We were out of syrup and I was NOT in the mood to make more this morning, so I opted for these Applesauce Oatmeal Muffins. And while it was an awfully warm morning to be heating up the oven to 400 degrees before 8, I did quite enjoy them. I must confess, though. It calls for unsweetened applesauce, yes, but I had homemade applesauce in the fridge. My homemade applesauce has a lot less sugar in it than the store-bought stuff–I like things tart, as a rule–but it does have liberal amounts of cinnamon and nutmeg and (often) a touch of cloves. I sure used that instead, and it added to the flavor quite nicely. And since I have a passionate obsession with nutmeg in general, I cut the cinnamon to 1/2 teaspoon and threw in a slightly generous 1/4 teaspoon of nutmeg. (I also subbed in 1/4 cup wheat flour.)
The end result was tasty, and very hearty. Anytime you have that quantity of oats in a quick bread, it’s going to be chewy, but no one complained; it took fewer muffins to fill them up, though. (Which isn’t necessarily a bad thing.) I refrigerated the leftovers and am enjoying them as I type; weirdly, I think I like them even better cold. (This is unusual for me.) Bottom line? I think it’s a keeper, although it usually takes a second tasting to be sure.

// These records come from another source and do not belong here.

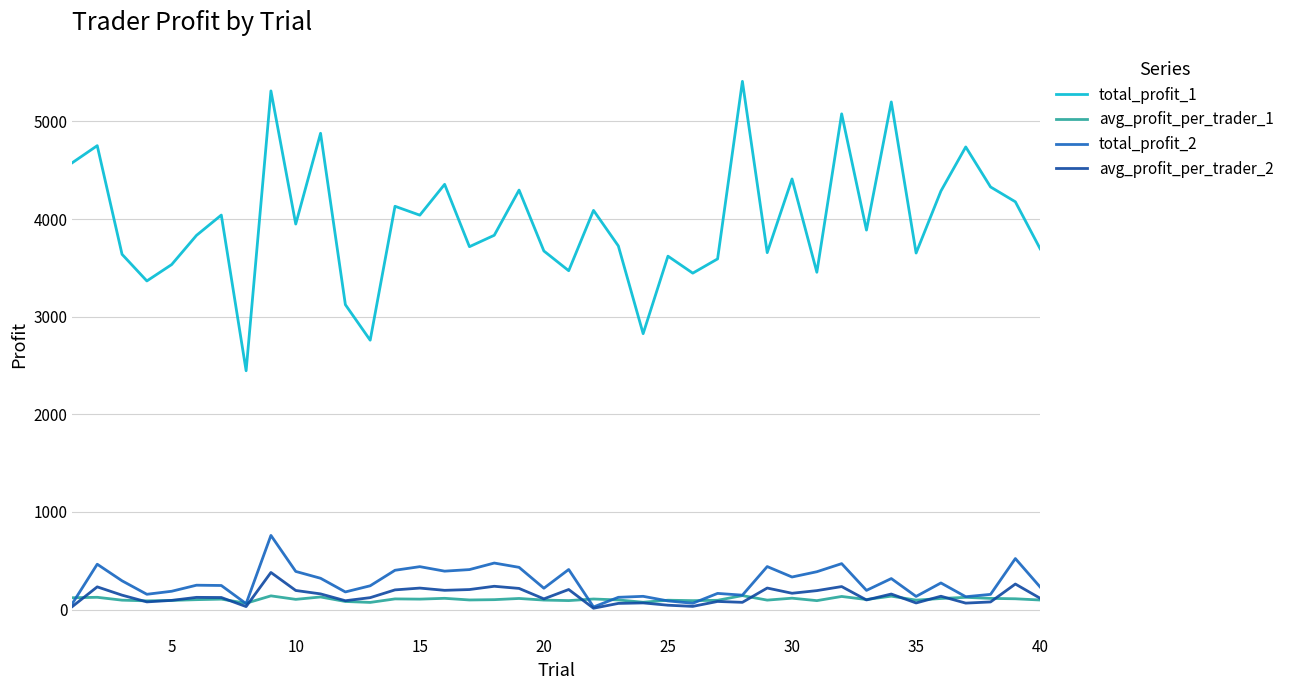

True or false: total_profit_2 and total_profit_1 cross at least once.

False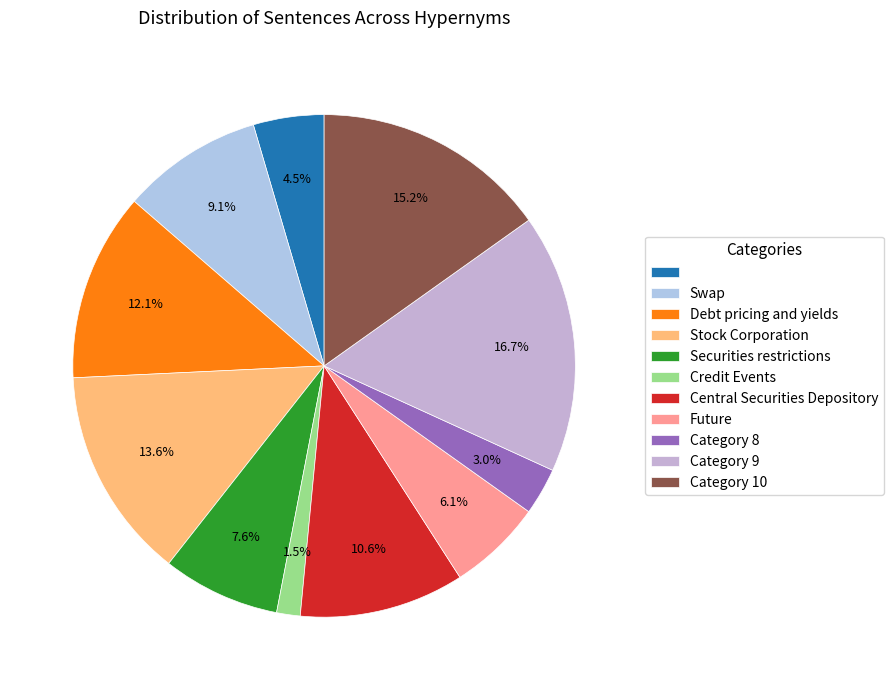

Is there a majority slice in this chart?

No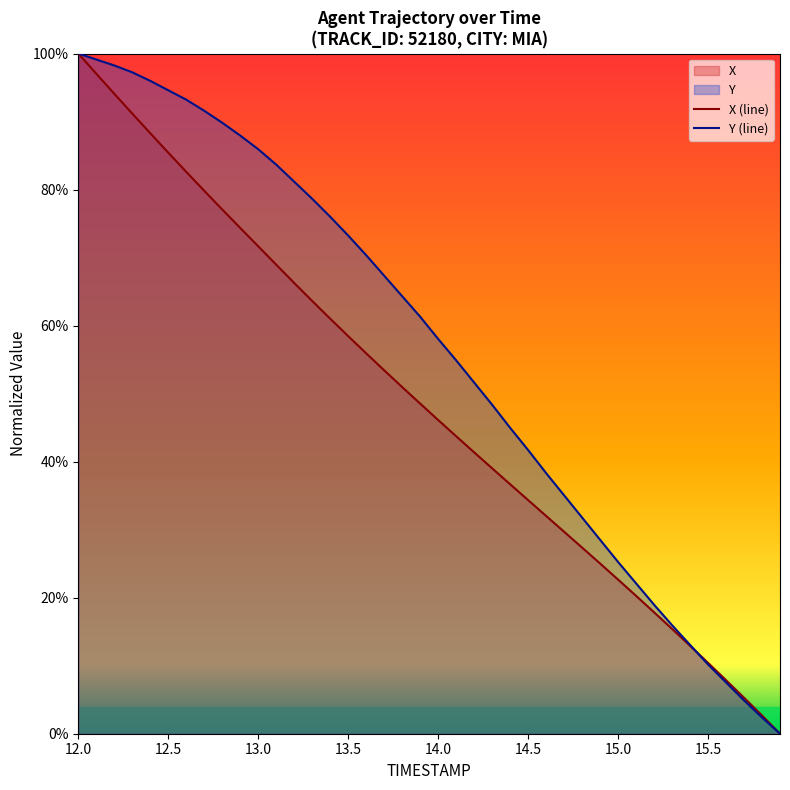

The value of Y at 14.6 is 0.6. True or false?

False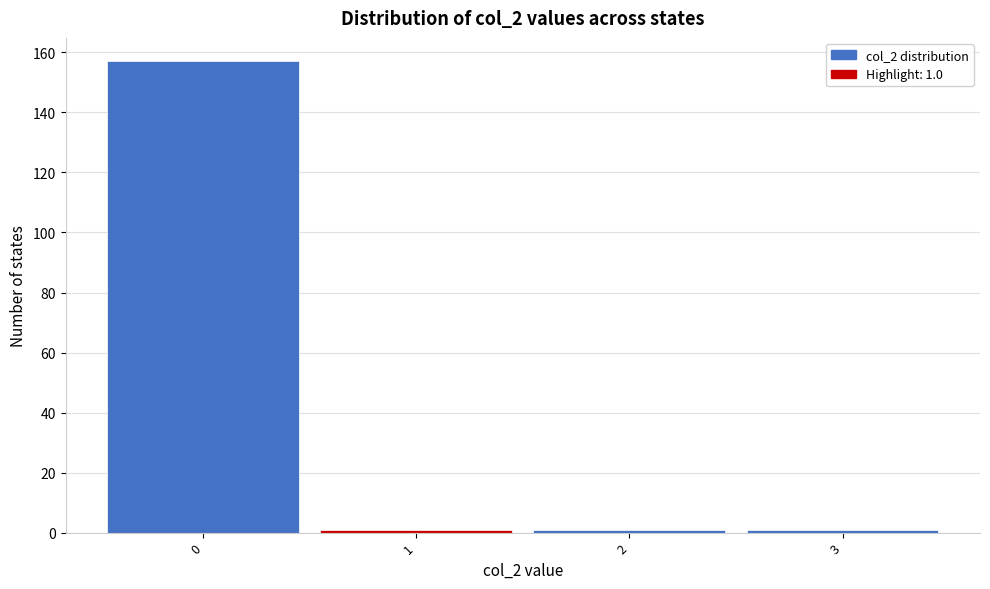

Which range on the x-axis has the tallest bar?

-0.5 to 0.5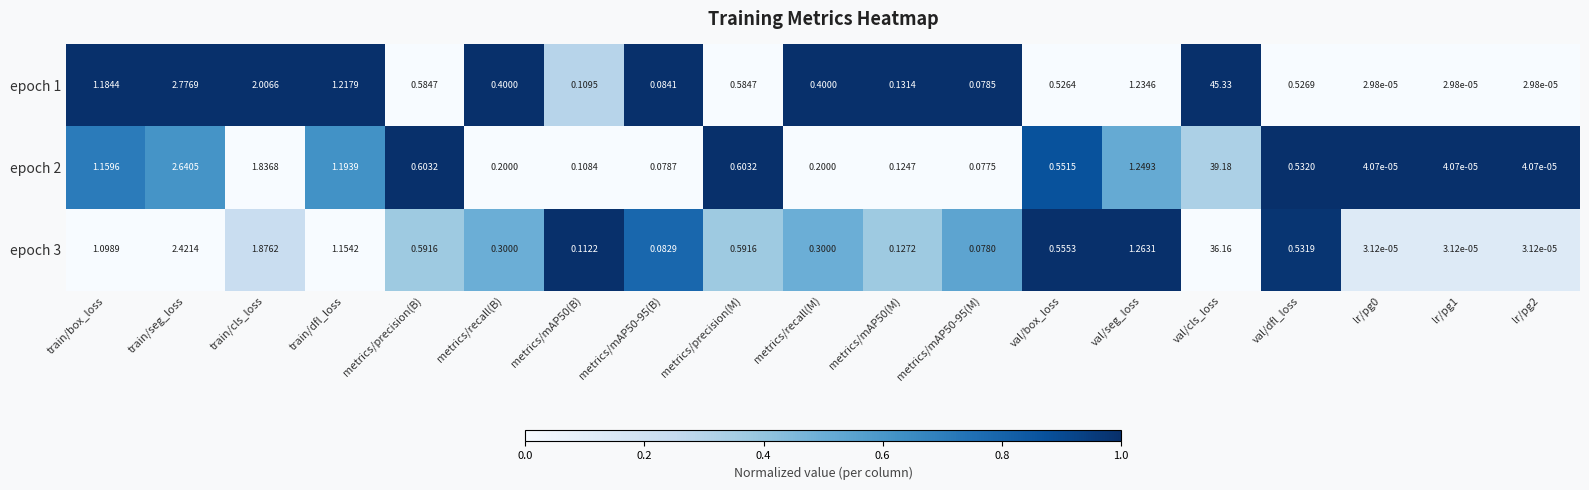

Which label corresponds to the largest value in the chart?

val/cls_loss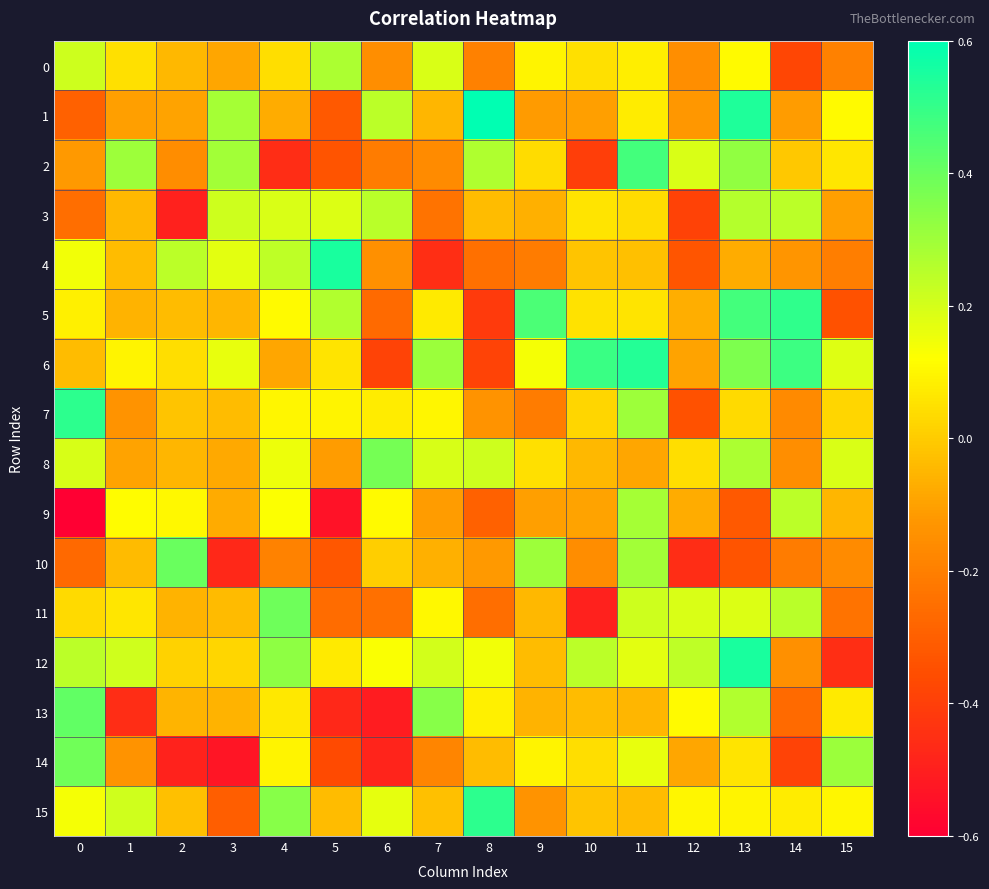

Which series has the largest total across all categories?

12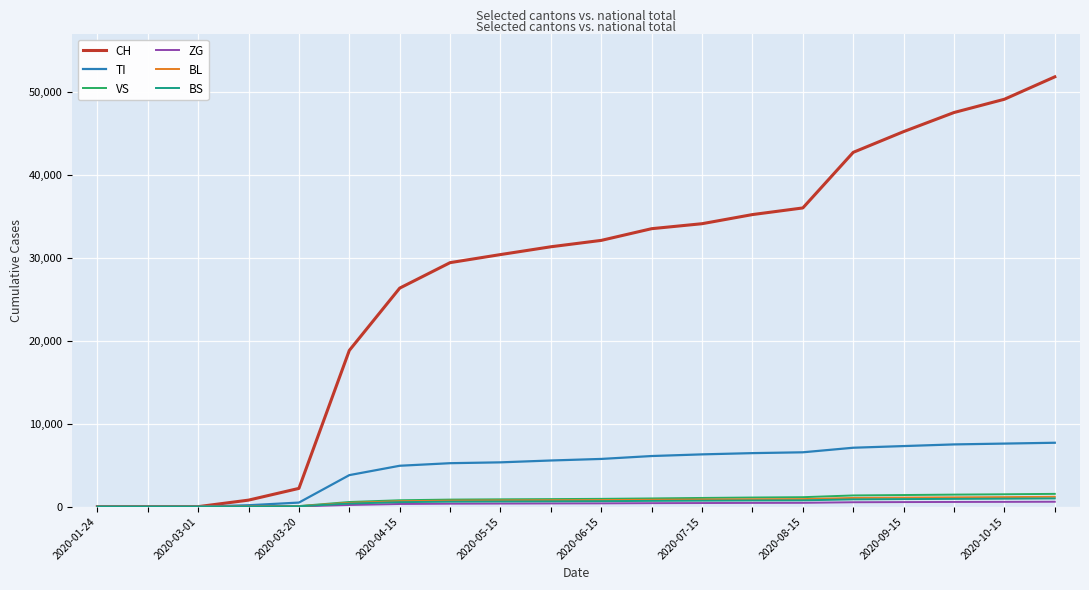

What are all the series names shown in the legend?

CH, TI, VS, ZG, BL, BS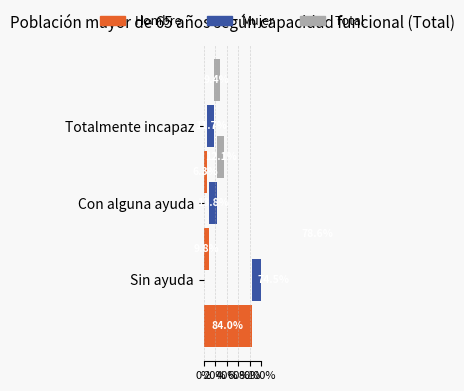

Are the bars grouped side by side (vs. stacked)?

Yes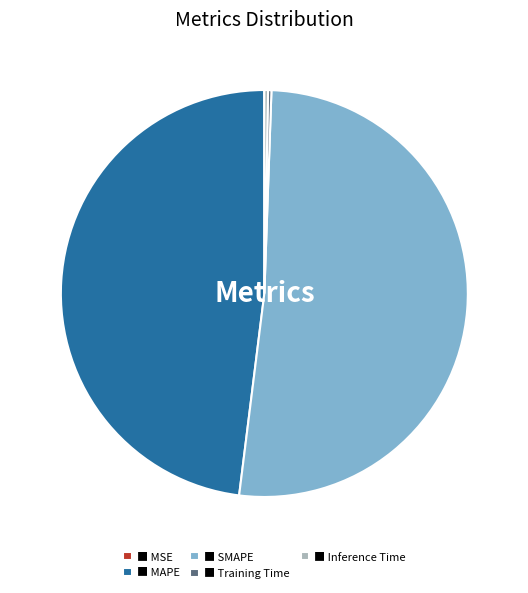

What is the ratio of the value at ■ MAPE to the value at ■ SMAPE?

0.9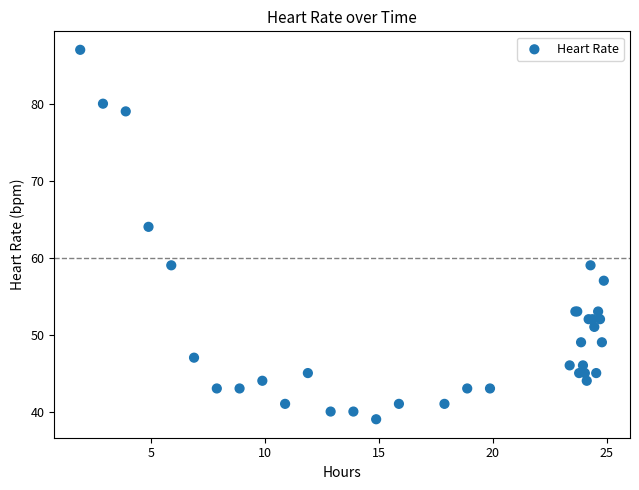

What Y value in the scatter plot is closest to 63?

64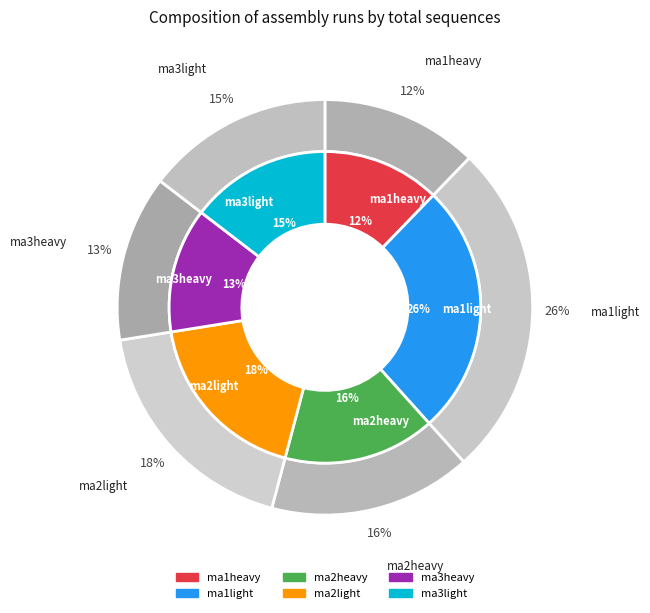

Does ma2light account for over 50% of the chart?

No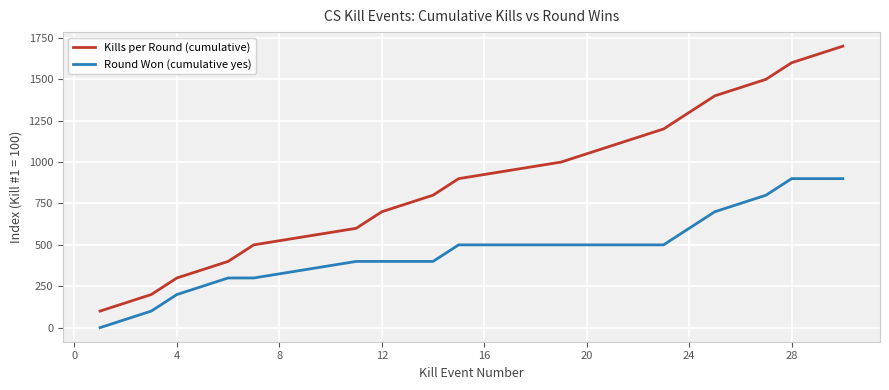

Which series has the largest total across all categories?

Kills per Round (cumulative)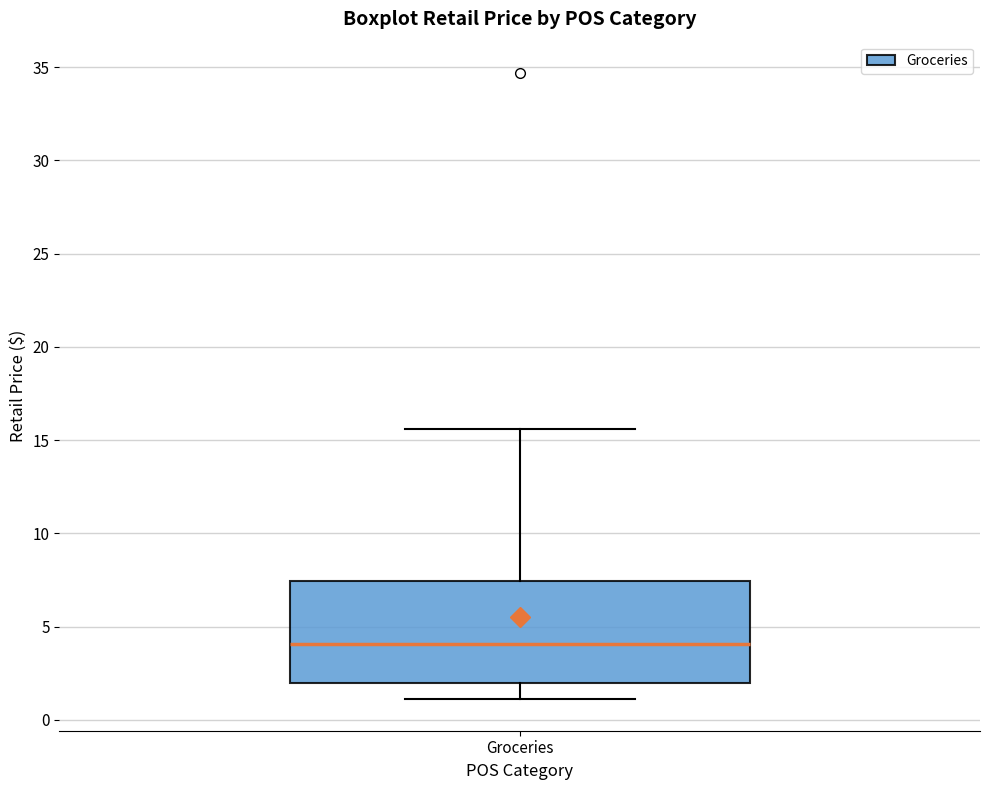

Transcribe this box plot: give where the median line is, the range the box spans, and where the two whiskers end, as read against the y-axis. The values are not printed on the chart, so give them approximately, as read against the axis.

median 4.0, box 2.0 to 7.5, whiskers 1.0 to 15.5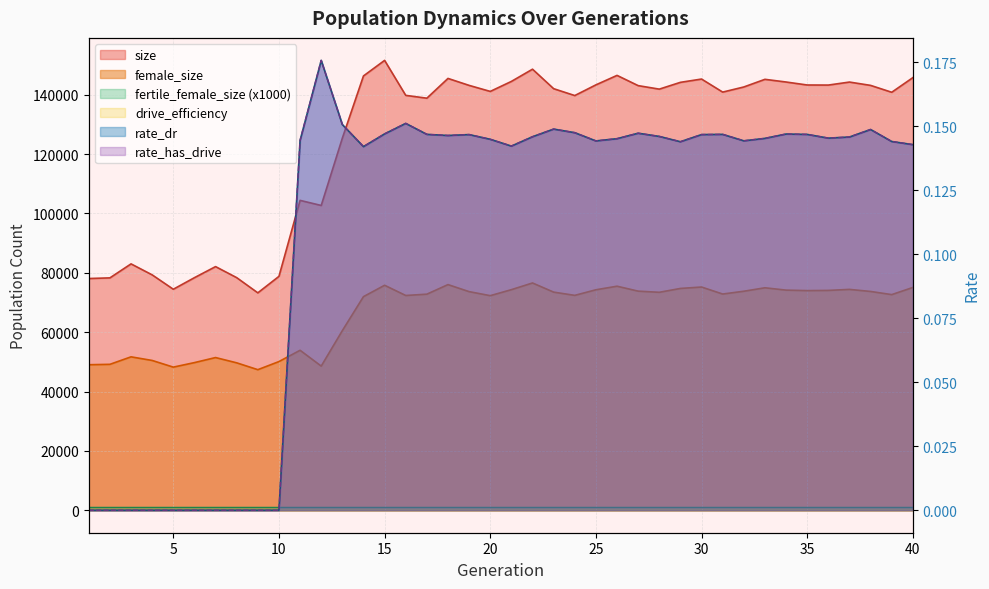

Which category has the highest value across all series?

15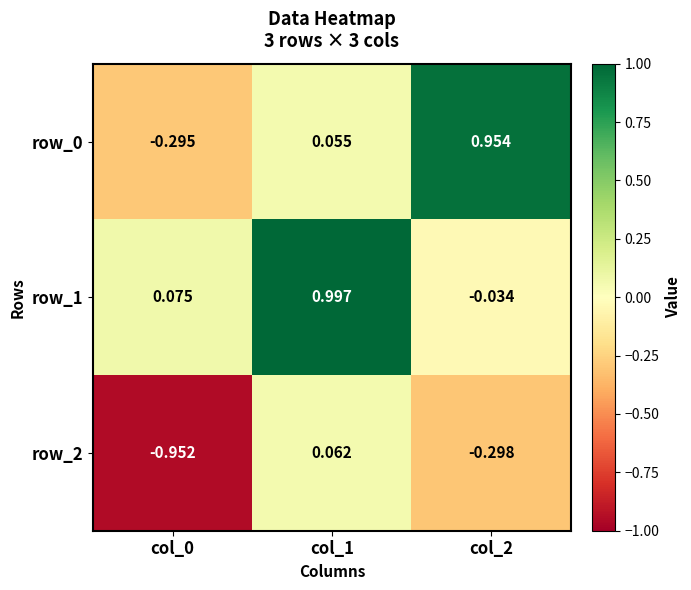

Is the value of row_2 at col_0 greater than the value of row_0 at col_1?

No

I promised a tribute as well, but it’s never as easy to write one of those as you want it to be. One of the first things I saw on Facebook today was my 12th grade English teacher’s obituary. I went to a small school–there were 84 kids in my graduating class, and 81 of us graduated–and most of the kids knew most of the teachers, because that’s the way it worked. You always knew who people liked, and who was good, and who you wanted; you also sometimes knew things about the teachers’ personal lives that probably didn’t come up in larger schools. I don’t think I ever heard a student say anything negative about Mrs. Mumford. She was a good teacher and expected her students to work; she was also professional, gracious, and kind. She taught me how to respect literature that I might not enjoy personally; she taught me to stay focused on my thesis all the way through a paper; she taught me to use the subjunctive tense properly; and she taught me how fabulous and (sometimes) laugh-out-loud funny Shakespeare can be. When I came back to see her after my first year of college she had taken an early retirement to battle colon cancer; she did so with courage and grace and then opted to enter politics. (She was proof that it was possible to be intelligent, honest, and fiscally responsible and still get elected in Rhode Island.) I’ve lived in Utah full-time since I was a junior in college; for years, whenever I returned to Rhode Island to visit, she would take me to lunch. We ate Italian food and talked about the college paper I wrote about Charlotte Bronte and Jane Eyre, and what books we’d read and enjoyed recently. We exchanged Christmas cards. She sent baby gifts for my children.
How do you draw a portrait of a life fully lived? There are never enough words. Carol Mumford was a truly great lady, in every sense of the term. I am not the only one who will miss her.